Zitierter Auszug ::

Herr Heitz, wie beurteilen Sie den heutigen Entschluss von Novartis-Präsident Daniel Vasella, auf die 72 Millionen Franken für sein Konkurrenzverbot zu verzichten?

Hans-Jacob Heitz: Das Schiessen hat mir recht gegeben. Ich habe mit meiner gestern eingereichten Strafanzeige das Ziel getroffen. Es war mein erklärtes Ziel, Daniel Vasella in die Knie zu zwingen.

Fühlen Sie sich als Sieger?

Ich fühle mich nicht als Sieger. Aber ich habe etwas in Bewegung gesetzt. Das ist immer eine persönliche Satisfaktion.

Sie haben gestern eine Strafanzeige, unter anderem wegen ungetreuer Geschäftsbesorgung eingereicht. Ziehen Sie die Anzeige nun zurück?

Nein. Ich habe noch keinen Anlass, mich zu bewegen. Ich warte die Generalversammlung vom kommenden Freitag ab. Bevor ich kein schriftliches Dokument sehen, das den Verzicht auf die 72 Millionen Franken festhält, ziehe ich die Anzeige nicht zurück. Der Vorfall ist damit ja nicht vom Tisch. Das Konkurrenzverbot wurde hinter dem Rücken der Aktionäre geschlossen, was meiner Ansicht nach gegen geltendes Recht verstossen hat.

Angezeigte Informationen ::
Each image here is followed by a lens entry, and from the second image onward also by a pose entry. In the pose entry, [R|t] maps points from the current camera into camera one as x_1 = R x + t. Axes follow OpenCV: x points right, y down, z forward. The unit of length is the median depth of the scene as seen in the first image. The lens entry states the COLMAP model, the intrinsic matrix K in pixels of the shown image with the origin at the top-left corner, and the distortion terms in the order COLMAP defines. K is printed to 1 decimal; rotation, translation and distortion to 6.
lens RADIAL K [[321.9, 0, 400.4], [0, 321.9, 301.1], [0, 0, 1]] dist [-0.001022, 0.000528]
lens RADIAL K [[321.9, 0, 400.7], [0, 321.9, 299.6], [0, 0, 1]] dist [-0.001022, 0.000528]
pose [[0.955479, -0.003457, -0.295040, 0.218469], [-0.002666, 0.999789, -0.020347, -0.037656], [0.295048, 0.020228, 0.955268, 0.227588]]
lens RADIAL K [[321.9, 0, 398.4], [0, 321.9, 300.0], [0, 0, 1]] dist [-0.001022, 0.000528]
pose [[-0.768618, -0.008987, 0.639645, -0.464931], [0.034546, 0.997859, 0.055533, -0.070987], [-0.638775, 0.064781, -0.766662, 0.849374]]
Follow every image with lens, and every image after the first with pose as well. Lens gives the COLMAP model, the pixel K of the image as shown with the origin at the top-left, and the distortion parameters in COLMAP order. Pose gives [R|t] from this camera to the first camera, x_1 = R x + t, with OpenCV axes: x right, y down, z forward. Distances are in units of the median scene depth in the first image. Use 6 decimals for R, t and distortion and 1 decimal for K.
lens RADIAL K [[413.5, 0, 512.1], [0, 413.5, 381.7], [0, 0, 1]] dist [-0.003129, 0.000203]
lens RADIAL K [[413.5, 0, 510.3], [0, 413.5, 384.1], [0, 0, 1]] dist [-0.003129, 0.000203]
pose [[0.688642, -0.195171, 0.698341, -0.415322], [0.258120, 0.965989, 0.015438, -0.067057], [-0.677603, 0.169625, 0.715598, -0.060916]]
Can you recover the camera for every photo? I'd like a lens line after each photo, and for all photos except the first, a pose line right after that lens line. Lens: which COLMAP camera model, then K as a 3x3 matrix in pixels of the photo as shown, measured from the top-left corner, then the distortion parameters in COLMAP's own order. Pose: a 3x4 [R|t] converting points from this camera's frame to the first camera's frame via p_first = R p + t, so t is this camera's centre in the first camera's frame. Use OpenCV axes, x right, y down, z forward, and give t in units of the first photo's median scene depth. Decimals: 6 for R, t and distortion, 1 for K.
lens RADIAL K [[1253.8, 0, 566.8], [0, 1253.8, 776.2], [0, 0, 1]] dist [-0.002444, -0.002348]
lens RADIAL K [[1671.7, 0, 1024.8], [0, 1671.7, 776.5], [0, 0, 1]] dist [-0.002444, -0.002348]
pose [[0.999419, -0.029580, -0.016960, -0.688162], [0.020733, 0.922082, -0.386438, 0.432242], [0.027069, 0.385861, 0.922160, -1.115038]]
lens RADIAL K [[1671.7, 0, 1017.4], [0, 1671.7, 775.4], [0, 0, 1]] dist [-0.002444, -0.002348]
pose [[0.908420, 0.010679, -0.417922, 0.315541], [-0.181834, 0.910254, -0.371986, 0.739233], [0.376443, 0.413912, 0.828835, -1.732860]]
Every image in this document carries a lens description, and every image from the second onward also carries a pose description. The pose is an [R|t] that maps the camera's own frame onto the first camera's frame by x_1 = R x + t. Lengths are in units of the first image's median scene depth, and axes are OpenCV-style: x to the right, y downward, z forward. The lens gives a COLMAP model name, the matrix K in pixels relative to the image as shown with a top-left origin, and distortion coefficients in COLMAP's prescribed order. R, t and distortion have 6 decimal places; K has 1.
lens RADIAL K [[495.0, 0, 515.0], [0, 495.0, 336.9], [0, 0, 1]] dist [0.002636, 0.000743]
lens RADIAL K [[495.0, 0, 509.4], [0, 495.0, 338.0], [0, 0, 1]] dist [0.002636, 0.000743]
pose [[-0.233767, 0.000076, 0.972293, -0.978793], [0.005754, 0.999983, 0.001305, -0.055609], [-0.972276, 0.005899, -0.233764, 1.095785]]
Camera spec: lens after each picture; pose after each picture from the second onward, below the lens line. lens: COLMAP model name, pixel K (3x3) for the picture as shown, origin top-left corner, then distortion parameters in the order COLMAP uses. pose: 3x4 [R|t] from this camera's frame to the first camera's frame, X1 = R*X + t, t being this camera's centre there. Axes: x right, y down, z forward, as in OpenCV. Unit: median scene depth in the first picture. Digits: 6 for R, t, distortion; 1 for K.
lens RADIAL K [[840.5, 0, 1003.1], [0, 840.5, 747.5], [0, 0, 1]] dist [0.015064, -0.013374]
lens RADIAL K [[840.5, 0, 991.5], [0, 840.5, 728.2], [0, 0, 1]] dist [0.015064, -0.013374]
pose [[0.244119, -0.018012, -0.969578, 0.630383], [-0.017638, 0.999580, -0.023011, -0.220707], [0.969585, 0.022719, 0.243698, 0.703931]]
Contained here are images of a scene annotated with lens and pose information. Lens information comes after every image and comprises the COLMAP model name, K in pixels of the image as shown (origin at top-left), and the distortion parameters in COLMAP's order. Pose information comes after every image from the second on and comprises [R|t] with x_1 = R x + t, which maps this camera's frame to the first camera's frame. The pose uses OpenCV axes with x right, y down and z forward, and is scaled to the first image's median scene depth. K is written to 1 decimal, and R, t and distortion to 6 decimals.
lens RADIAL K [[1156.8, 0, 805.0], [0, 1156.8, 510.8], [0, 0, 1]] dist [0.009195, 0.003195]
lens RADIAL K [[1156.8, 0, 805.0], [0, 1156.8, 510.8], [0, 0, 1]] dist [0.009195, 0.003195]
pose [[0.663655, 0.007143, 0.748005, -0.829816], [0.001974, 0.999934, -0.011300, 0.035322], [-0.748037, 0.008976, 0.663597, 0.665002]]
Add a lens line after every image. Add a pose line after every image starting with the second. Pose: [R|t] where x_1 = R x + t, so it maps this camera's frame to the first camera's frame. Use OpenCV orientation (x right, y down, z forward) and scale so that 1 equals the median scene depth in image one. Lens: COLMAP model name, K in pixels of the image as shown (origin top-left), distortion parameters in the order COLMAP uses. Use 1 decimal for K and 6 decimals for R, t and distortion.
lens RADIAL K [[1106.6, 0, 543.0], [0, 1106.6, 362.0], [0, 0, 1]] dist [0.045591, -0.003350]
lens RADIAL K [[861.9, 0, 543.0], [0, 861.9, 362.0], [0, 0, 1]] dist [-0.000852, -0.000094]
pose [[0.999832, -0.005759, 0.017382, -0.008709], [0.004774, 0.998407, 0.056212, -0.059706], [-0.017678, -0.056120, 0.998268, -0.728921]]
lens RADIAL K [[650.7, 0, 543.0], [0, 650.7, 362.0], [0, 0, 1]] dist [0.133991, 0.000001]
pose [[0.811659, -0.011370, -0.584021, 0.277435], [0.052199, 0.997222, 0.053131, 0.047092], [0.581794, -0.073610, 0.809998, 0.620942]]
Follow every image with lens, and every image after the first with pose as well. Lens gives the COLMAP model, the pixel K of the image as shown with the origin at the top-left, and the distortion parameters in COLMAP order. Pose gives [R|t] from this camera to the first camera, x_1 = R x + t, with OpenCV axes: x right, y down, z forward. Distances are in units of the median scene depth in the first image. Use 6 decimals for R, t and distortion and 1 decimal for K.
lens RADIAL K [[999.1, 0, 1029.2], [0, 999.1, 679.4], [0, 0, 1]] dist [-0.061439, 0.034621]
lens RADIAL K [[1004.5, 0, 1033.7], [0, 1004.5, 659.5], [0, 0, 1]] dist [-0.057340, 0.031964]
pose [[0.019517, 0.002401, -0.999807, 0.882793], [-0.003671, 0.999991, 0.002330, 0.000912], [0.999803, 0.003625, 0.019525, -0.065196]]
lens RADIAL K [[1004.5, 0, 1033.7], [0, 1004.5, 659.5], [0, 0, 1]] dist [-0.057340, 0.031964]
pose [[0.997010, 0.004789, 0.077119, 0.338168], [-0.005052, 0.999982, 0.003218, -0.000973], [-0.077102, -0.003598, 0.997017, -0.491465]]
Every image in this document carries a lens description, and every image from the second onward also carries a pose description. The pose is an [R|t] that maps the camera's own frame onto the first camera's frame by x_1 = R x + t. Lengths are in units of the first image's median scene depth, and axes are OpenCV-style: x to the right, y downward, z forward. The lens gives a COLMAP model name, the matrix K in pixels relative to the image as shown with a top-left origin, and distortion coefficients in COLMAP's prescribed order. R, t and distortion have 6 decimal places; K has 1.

Aufgabenstellung ::
(1) Welches Ziel hatte Hans-Jacob Heitz laut dem Interview mit ihm für seine Strafanzeige erklärt?
(2) Führe bitte das Interview mit Hans-Jacob Heitz nach seinem letzten Satz weiter.
Die Zeilen sind hierfür ohne Bedeutung.

Lösungen ::
(1) Er wollte Daniel Vasella in die Knie zwingen.

(2)
Novartis teilte am Dienstag mit, Daniel Vasella habe freiwillig auf die 72 Millionen verzichtet. Glauben Sie das?

Nein, Herr Vasella hat das sicher nicht von sich aus gemacht.

Gehen Sie am Freitag nach wie vor nicht an die Novartis-Generalversammlung?

Nein, ich will will mich von Herrn Vasella nicht abkanzeln lassen.

Aber die Verzichtserklärung von Herrn Vasella hat Ihnen doch den Rücken gestärkt.

Das stimmt.

Ich bekomme sehr viel Zuspruch und Glückwünsche. Praktisch im Minutentakt erreichen mich derzeit Mails von Novartis-Aktionären, die mir gratulieren.